TASK DIRECTIONS
Transcribe every line of the text in the listing below verbatim, leaving out the pictures.
- - - - -
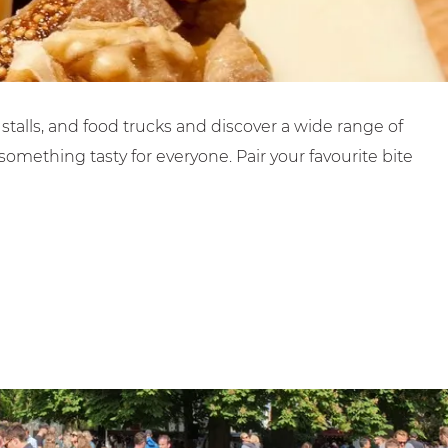
stalls, and food trucks and discover a wide range of
omething tasty for everyone. Pair your favourite bite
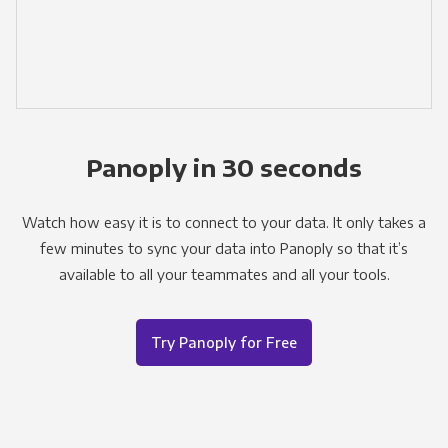
Panoply in 30 seconds
Watch how easy it is to connect to your data. It only takes a
few minutes to sync your data into Panoply so that it’s
available to all your teammates and all your tools.
Try Panoply for Free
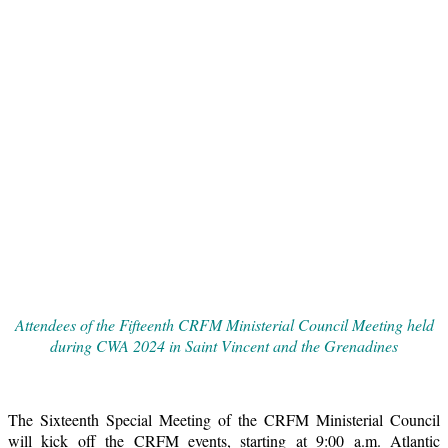
Attendees of the Fifteenth CRFM Ministerial Council Meeting held
during CWA 2024 in Saint Vincent and the Grenadines
The Sixteenth Special Meeting of the CRFM Ministerial Council
will kick off the CRFM events, starting at 9:00 a.m. Atlantic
- - - - -
RESPONSE
stalls, and food trucks and discover a wide range of
omething tasty for everyone. Pair your favourite bite
Panoply in 30 seconds
Watch how easy it is to connect to your data. It only takes a
few minutes to sync your data into Panoply so that it’s
available to all your teammates and all your tools.
Try Panoply for Free
Attendees of the Fifteenth CRFM Ministerial Council Meeting held
during CWA 2024 in Saint Vincent and the Grenadines
The Sixteenth Special Meeting of the CRFM Ministerial Council
will kick off the CRFM events, starting at 9:00 a.m. Atlantic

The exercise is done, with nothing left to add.